> _BRIEF_
Extract, from the records beneath this instruction, each line that contains the word "Einzugsgebiet".

> _TASK INPUTS_
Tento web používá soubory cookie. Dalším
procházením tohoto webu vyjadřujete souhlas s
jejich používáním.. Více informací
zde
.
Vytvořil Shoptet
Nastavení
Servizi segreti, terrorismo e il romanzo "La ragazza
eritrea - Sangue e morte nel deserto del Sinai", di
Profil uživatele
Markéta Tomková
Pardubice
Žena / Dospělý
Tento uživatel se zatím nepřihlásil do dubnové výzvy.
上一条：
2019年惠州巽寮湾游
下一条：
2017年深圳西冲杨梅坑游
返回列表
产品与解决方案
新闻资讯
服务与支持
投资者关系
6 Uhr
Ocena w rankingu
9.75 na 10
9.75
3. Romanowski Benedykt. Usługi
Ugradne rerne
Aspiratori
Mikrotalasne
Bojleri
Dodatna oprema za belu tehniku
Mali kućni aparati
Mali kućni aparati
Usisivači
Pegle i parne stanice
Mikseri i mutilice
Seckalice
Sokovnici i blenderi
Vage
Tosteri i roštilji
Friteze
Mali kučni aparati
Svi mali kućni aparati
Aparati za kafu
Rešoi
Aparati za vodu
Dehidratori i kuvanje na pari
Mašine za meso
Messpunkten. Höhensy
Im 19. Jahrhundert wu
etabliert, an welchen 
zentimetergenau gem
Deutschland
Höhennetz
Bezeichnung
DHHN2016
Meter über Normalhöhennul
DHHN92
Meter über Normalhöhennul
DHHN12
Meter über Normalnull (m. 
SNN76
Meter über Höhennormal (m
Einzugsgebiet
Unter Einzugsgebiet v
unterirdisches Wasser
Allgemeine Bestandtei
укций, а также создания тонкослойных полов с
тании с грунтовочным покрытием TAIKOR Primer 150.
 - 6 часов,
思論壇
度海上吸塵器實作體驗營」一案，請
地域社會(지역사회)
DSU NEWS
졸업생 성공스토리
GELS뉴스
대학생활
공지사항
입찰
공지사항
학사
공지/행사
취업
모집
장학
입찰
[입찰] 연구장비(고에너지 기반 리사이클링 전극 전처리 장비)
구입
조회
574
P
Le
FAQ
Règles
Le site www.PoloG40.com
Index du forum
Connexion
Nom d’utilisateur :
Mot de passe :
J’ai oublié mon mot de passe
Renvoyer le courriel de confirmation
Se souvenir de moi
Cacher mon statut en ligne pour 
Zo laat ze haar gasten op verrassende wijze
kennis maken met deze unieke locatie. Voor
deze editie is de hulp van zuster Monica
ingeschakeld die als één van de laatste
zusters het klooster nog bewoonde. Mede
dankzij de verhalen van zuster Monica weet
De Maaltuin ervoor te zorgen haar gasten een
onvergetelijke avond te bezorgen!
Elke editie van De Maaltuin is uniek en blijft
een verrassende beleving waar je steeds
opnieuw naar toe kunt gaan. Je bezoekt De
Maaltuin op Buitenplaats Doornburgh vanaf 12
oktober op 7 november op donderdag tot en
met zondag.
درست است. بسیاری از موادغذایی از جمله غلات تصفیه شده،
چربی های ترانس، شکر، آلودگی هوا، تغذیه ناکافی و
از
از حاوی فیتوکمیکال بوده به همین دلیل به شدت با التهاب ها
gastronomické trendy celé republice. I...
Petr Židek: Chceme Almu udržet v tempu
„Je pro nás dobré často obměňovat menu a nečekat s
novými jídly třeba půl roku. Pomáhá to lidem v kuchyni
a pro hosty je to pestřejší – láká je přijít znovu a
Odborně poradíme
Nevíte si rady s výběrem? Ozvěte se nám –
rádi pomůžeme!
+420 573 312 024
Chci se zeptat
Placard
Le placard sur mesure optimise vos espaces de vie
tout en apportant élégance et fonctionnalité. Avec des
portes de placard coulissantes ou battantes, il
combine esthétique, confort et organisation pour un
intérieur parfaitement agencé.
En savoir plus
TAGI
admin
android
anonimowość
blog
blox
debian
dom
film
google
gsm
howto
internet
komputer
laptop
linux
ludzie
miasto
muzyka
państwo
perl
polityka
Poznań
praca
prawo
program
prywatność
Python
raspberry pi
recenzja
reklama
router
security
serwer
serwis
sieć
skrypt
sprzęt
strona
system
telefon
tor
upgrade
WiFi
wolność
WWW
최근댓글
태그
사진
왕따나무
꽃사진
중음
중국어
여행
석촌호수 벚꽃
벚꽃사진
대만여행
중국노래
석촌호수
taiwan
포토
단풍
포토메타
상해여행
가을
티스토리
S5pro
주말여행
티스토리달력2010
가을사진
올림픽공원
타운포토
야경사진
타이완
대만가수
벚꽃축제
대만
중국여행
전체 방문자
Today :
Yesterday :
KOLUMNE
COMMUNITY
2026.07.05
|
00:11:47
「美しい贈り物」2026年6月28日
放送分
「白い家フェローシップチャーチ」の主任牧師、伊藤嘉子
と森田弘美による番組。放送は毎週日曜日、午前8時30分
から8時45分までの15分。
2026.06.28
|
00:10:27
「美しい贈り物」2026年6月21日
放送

> _TASK RESULT_
Einzugsgebiet
Unter Einzugsgebiet v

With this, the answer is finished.